A different kind of momentous election result has landed — this one at the University of Southern California — as a majority of more than 1,800 faculty members voted to unionize, adding to a growing labor movement among higher-education faculty in the state and nationwide.
But before the vote count ended shortly before midnight Tuesday, USC signaled that it would not accept the union victory. In a June 1 message to faculty, the university said it had asked the National Labor Relations Board to “quickly review the validity” of the vote, citing “unresolved” legal questions and the proposed unit’s “unprecedented size and internal differentiation” among job classes.
The new union would cover more than 2,700 full-time, part-time and adjunct faculty across hundreds of disciplines in 22 schools and the USC libraries. The union, as approved by the vote, would also include non-tenure-track faculty at all USC schools aside from the Keck School of Medicine.
USC administration says the union would be composed of people whose jobs are unrelated, and argues that those employees already tend to have a say in the workplace through faculty representation in the university’s shared governance process.
Union supporters contend that the thousands of workers — despite different titles and job areas — face similar dis-empowerment in their day-to-day jobs.
A total of 1,821 eligible employees participated in the vote, with pro-union ballots at 1,272 and those opposed at 549.
“Our margin of victory was incredible, which underscores the tremendous support for our union and the urgent need to improve our working conditions,” said Kate Levin, a USC associate professor of writing and union organizer.
“We are also extremely disappointed in USC’s latest delay tactic. From the beginning, the USC administration emphasized the importance of this election — they said, ‘your vote matters. Make your voice heard.’ And we did,” Levin said. “The fact that they would now refuse to honor the outcome of a democratic election because they don’t like the results is outrageous.”
A spokesperson for USC did not respond to a request for comment Wednesday morning.
Not all eligible USC faculty have been supportive.

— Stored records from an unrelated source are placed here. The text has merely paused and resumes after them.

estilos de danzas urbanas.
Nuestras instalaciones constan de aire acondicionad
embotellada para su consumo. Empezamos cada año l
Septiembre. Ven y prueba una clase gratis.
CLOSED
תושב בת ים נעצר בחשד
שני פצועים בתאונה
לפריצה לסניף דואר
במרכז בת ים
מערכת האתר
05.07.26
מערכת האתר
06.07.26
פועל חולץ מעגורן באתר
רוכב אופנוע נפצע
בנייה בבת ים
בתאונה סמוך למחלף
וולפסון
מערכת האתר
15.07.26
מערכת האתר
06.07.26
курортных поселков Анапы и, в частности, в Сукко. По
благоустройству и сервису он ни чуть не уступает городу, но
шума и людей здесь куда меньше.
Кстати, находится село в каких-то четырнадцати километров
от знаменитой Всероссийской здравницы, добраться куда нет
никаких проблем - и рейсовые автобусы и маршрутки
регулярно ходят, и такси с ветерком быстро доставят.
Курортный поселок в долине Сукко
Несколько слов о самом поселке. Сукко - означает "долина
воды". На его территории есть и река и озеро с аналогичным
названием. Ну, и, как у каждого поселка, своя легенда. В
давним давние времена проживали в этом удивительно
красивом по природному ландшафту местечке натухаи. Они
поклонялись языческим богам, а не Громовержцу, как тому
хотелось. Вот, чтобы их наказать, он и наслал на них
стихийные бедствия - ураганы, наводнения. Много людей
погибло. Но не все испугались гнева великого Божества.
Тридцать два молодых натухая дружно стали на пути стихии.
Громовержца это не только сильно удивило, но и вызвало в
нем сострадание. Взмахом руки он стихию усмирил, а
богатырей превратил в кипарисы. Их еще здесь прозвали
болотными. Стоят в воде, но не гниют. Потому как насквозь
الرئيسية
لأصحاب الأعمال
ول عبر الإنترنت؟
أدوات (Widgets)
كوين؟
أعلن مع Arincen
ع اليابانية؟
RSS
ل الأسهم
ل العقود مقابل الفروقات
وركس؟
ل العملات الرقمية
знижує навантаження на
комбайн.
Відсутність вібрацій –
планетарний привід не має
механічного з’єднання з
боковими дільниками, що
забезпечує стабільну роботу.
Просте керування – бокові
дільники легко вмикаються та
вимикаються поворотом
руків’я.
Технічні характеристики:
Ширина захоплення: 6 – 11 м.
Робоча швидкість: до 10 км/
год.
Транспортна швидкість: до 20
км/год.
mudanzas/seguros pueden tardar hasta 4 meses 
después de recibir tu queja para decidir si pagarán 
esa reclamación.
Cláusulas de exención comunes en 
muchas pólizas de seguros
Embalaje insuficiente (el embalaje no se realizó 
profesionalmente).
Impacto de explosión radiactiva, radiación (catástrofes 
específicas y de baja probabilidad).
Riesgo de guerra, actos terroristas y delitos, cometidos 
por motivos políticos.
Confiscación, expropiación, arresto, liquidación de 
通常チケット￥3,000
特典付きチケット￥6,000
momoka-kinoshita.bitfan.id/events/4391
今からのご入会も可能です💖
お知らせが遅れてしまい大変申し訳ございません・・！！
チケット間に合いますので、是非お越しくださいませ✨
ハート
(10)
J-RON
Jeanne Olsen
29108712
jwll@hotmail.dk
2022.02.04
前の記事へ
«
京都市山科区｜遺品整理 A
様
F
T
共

The effort drew opposition from full-time non-tenure faculty at the Gould School of Law, who said in spring that they were “unanimously opposed to the effort to include us.” The group cited American Bar Assn. accreditation standards that it said already provided workers with protections “reasonably similar to tenure” and encouraged law faculty to remain out of university unions. Some professors in pharmacy, engineering and education schools also publicly opposed unionizing.
USC opposition
In a letter published Monday, USC leaders said the university was preemptively challenging the election result because “it is important to definitively resolve these legal issues sooner rather than later, so they do not create a continuing cloud of uncertainty over whatever future directions this matter takes.”
USC has opposed the union from the outset. When organizers went public in 2024, the university said it had “serious concerns — legal, academic, and operational — about a union purporting to represent almost all of our research, teaching, practitioner, and clinical faculty.”
Administrators argued that a union would hurt — not help — workers who have complained about pay, hours and benefits amid rising costs. But organizers contended that a union would give them the legal right to a seat at the table in decisions about their jobs.
The new union, United Faculty-UAW, would be affiliated with the United Auto Workers, which has grown from an auto manufacturing labor organization to one that represents journalists, higher-education faculty, aerospace and defense workers and a variety of white-collar professionals in other fields.
Unions representing graduate workers, adjuncts and non-tenure-track instructors have organized in recent years at several campuses, including New York University, Columbia and Harvard. Many — including at those three institutions — are represented by UAW. Higher-education workers today account for a quarter of its 400,000 members.
The USC count followed a March NLRB office decision allowing an election to proceed after USC lobbied the labor board to stop it. The university had asked the board to throw out the union drive filing, echoing anti-union arguments made by Amazon and Starbucks during union pushes from those companies that painted the labor board as unconstitutional.
Budgetary matters associated with unionization may also be a concern at USC, which laid off more than 1,000 workers and cut spending last year amid a greater than $200-million deficit. USC President Beong-Soo Kim has said the university is on track to be in the black by the end of this fiscal year. But unionization usually raises costs for an employer through payroll, legal bills and other fees associated with providing benefits.
USC already has three other UAW-affiliated unions, representing part-time and adjunct instructors in the School of Cinematic Arts, graduate student workers, and postdoctoral scholars.
Across the UC system, UAW 4811 represents about 48,000 academic workers, many of whom took part in a weeks-long strike in 2022. Last month, AFSCME Local 3299 — which represents 40,000 UC service and patient-care workers as well as electricians, dining workers and other job groups — reached a deal that averted a strike.